## TASK DESCRIPTION:
Every record should be written out exactly, with the pictures left out.

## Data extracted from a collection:
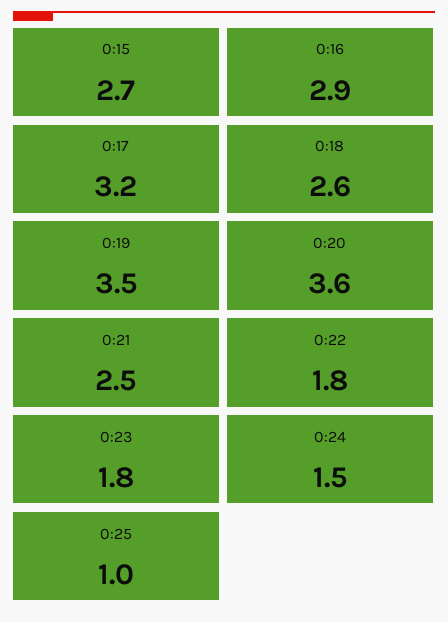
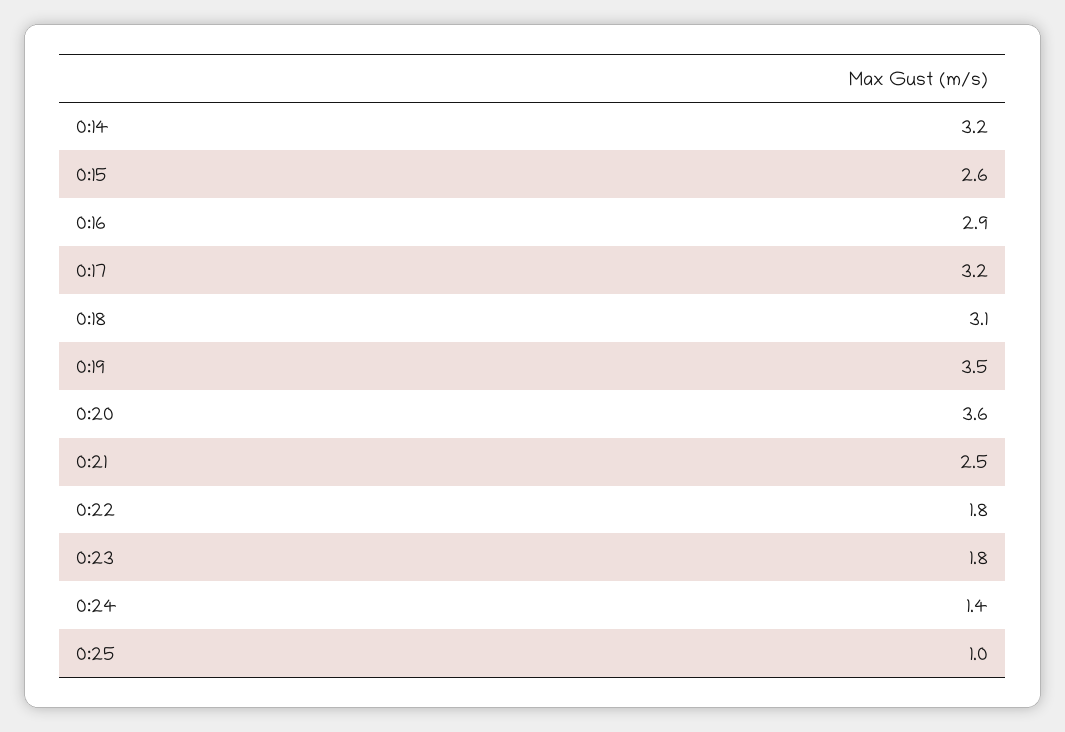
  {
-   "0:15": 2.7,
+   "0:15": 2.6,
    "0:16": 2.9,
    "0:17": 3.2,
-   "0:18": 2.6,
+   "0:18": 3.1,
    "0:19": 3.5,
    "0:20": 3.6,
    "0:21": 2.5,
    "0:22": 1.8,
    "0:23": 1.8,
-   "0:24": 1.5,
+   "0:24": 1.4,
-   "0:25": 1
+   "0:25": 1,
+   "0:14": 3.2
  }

## ANSWER TO THIS EXERCISE:
  {
-   "0:15": 2.7,
+   "0:15": 2.6,
    "0:16": 2.9,
    "0:17": 3.2,
-   "0:18": 2.6,
+   "0:18": 3.1,
    "0:19": 3.5,
    "0:20": 3.6,
    "0:21": 2.5,
    "0:22": 1.8,
    "0:23": 1.8,
-   "0:24": 1.5,
+   "0:24": 1.4,
-   "0:25": 1
+   "0:25": 1,
+   "0:14": 3.2
  }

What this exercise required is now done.